**Photos with camera intrinsics**
┌────────

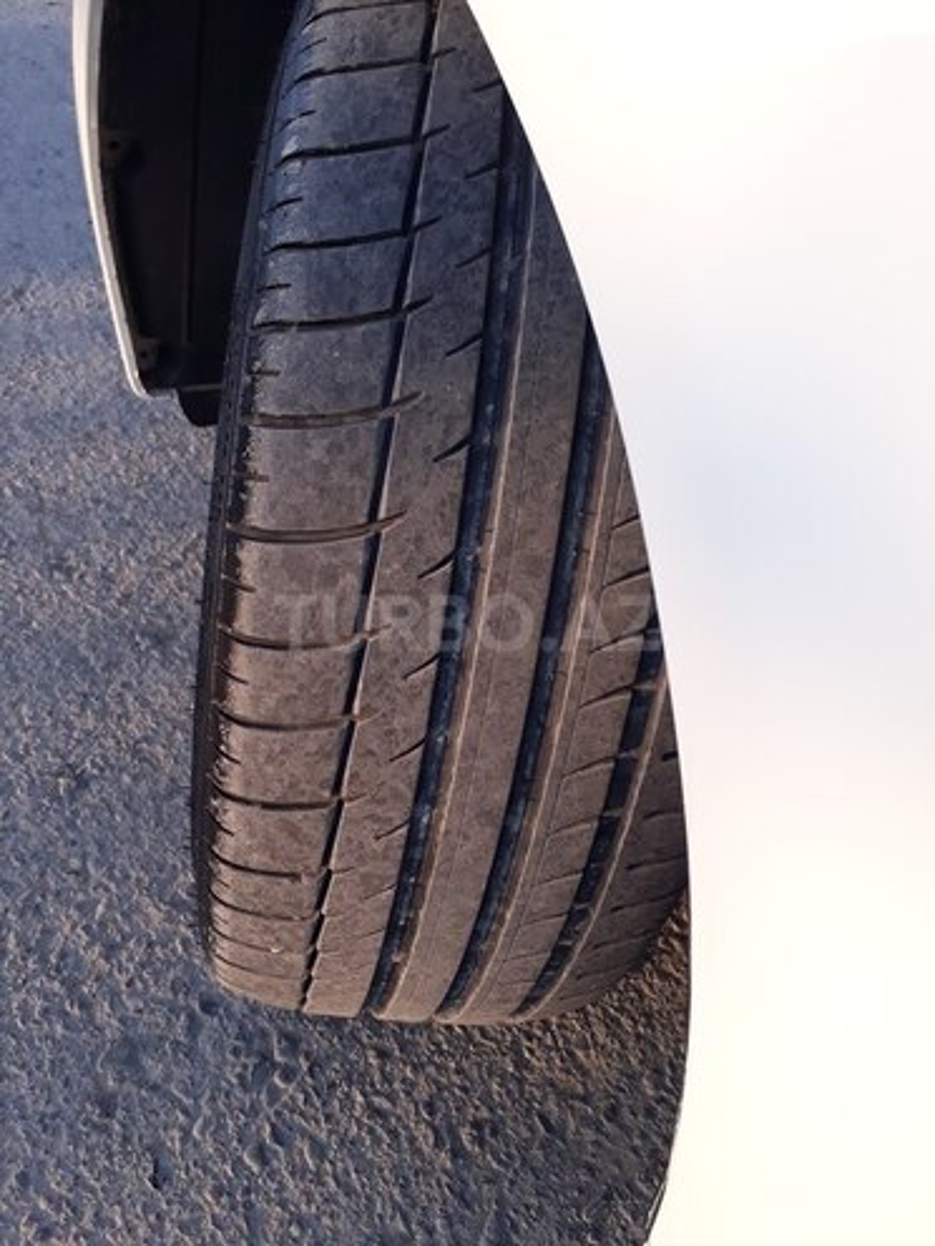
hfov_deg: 51.4
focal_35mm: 27
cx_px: 468
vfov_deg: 65.3
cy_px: 623
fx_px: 972
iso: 40
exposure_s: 1/309
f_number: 1.9
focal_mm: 3.6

└────────

**THE PROBLEM**
No pictures go in the copy. Set down all the data exactly.

**REPLY**
hfov_deg: 51.4
focal_35mm: 27
cx_px: 468
vfov_deg: 65.3
cy_px: 623
fx_px: 972
iso: 40
exposure_s: 1/309
f_number: 1.9
focal_mm: 3.6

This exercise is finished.